A loophole in the S.C. immigration law exempts farmworkers and private maids and nannies from a mandatory immigration status check.
The law, which went into effect Jan. 1, requires all private employers in South Carolina to use the federal E-Verify database to check newly hired employees’ immigration status. However, a little-known loophole provides exceptions for four categories of workers — agriculture laborers, domestic workers in a private residence, ministers and fisherman working on crews of 10 or fewer people.
The agriculture industry and the legislators who supported the exemption said it was necessary because migrant farmworkers would be difficult to check, and no one wanted South Carolina to encounter a shortage of workers to pick peaches, strawberries and watermelons, as Georgia and Alabama recently did.
“The migrant community operates on a whole different set of rules,” said Sen. Larry Martin, R-Pickens, who shepherded the immigration bill through the S.C. Senate.
But critics, who just recently learned of the loophole, say it was created in secret. They say it is unfair for legislators to create an exemption for select groups and not provide it to other small businesses.
When legislators were drafting the bill in 2011, they said their purpose was to discourage illegal immigrants from living and working in South Carolina. They blamed illegal immigrants for a range of problems, including unemployment and crime.
If deterring illegal immigration is the reason for the bill, then the loophole defeats its purpose, said Frank Knapp, executive director of the S.C. Small Business Chamber of Commerce.
“When you think of businesses that attract undocumented workers, you think of construction,” he said. “And then you think of agriculture and you think of domestic workers. So, two of the top three places an illegal immigrant might go are exempt.”
The loophole was created by using definitions for private employers and wages in other parts of the S.C. legal code. That’s how the exemptions for domestic workers, preachers and small fishing crews were created, because those professions are grouped with agriculture workers in language in other legal definitions.
Chip Campsen, R-Charleston, another supporter of the immigration bill, said the loophole was necessary to get the bill passed. He said he was against the exemption but said it doesn’t make the bill ineffective.
“Even a shrimp net with holes in it catches shrimp,” Campsen said. “Something that is not perfect doesn’t mean it still doesn’t accomplish something.”
David Winkles, president of the S.C. Farm Bureau, said his organization worked with lawmakers to include the exemptions.
“Agriculture has special circumstances,” Winkles said. “We have a lot of temporary workers. Those are problematic with E-Verify.”
While Winkles said the Farm Bureau asked for the exemption and Martin said he supported it, some legislative watchers said it was slipped into the bill with little public input.
Knapp said he only learned about it when he did a television interview about the law and stated that all businesses, including farmers, had to check immigration status. After the interview aired on an Upstate television station, someone from the S.C. Department of Labor, Licensing and Regulation, the agency that enforces the law, called to correct him, Knapp said.

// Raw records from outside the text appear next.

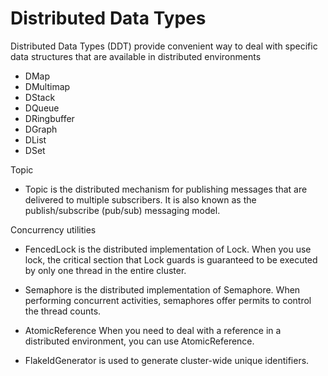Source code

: # Distributed Data Types 

Distributed Data Types (DDT) provide convenient way to deal with specific data structures that are available in distributed environments 

* DMap
* DMultimap
* DStack
* DQueue
* DRingbuffer
* DGraph
* DList
* DSet


Topic

* Topic is the distributed mechanism for publishing messages that are delivered to multiple subscribers. It is also known as the publish/subscribe (pub/sub) messaging model.

Concurrency utilities

* FencedLock is the distributed implementation of Lock. When you use lock, the critical section that Lock guards is guaranteed to be executed by only one thread in the entire cluster.

* Semaphore is the distributed implementation of Semaphore. When performing concurrent activities, semaphores offer permits to control the thread counts.

* AtomicReference  When you need to deal with a reference in a distributed environment, you can use  AtomicReference.

* FlakeIdGenerator is used to generate cluster-wide unique identifiers.

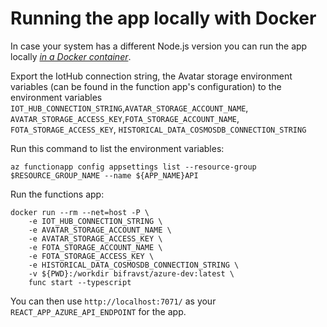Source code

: # Running the app locally with Docker

In case your system has a different Node.js version you can run the app locally
[_in a Docker container_](https://hub.docker.com/r/bifravst/azure-dev).

Export the IotHub connection string, the Avatar storage environment variables
(can be found in the function app's configuration) to the environment variables
`IOT_HUB_CONNECTION_STRING`,`AVATAR_STORAGE_ACCOUNT_NAME`,
`AVATAR_STORAGE_ACCESS_KEY`,`FOTA_STORAGE_ACCOUNT_NAME`,
`FOTA_STORAGE_ACCESS_KEY`, `HISTORICAL_DATA_COSMOSDB_CONNECTION_STRING`

Run this command to list the environment variables:

    az functionapp config appsettings list --resource-group $RESOURCE_GROUP_NAME --name ${APP_NAME}API

Run the functions app:

    docker run --rm --net=host -P \
        -e IOT_HUB_CONNECTION_STRING \
        -e AVATAR_STORAGE_ACCOUNT_NAME \
        -e AVATAR_STORAGE_ACCESS_KEY \
        -e FOTA_STORAGE_ACCOUNT_NAME \
        -e FOTA_STORAGE_ACCESS_KEY \
        -e HISTORICAL_DATA_COSMOSDB_CONNECTION_STRING \
        -v ${PWD}:/workdir bifravst/azure-dev:latest \
        func start --typescript

You can then use `http://localhost:7071/` as your `REACT_APP_AZURE_API_ENDPOINT`
for the app.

Tammy Besherse, an attorney for the S.C. Appleseed Legal Justice Center who monitored the bill’s impact on racial profiling, attended every hearing or debate.
“I do not remember that being publicly stated,” she said of the loophole. “I don’t think I missed a meeting.”
The exemption did not generate much debate, Martin said,
“It was not discussed in a big way, but it did get mentioned,” he said.
The law requires businesses to use the federal E-Verify system, which checks people’s names and Social Security numbers against an electronic database. The S.C. Department of Labor, Licensing and Regulation enforces the law, and those caught breaking it risk having their businesses closed.
When a name and number do not match, the federal government has a procedure for an employee to contest the ruling before he or she is fired.
Winkles said the system often incorrectly indicates a mismatch, which creates a hassle for farmers who need a ready workforce to harvest crops.
It’s hard to quantify how many farm workers would be allowed to work in South Carolina through the exemption.
Farms that participate in the federal government’s agriculture visa program would not be hiring illegal immigrants. Since Jan. 1, 22 S.C. farms have enrolled in the visa program to request 1,649 immigrant workers, according to a U.S. Department of Labor database.
Winkles said he did not know how many laborers are needed to harvest the state’s crops.
“I’d hate to put a number on it, but we’re not talking about a mass of people,” he said.
S.C. farmers cannot find enough local people to work their fields, Winkles said. Migrant workers are an essential piece of the agriculture industry, and a mandate to check their work status might scare them out of South Carolina.
That’s what happened in Georgia and Alabama after those states passed mandatory employment checks. Some Georgia farmers reported leaving crops to rot in fields because they could not find enough people to harvest the produce.
“We can hold those up and say, ‘We told you so,’” Winkles said.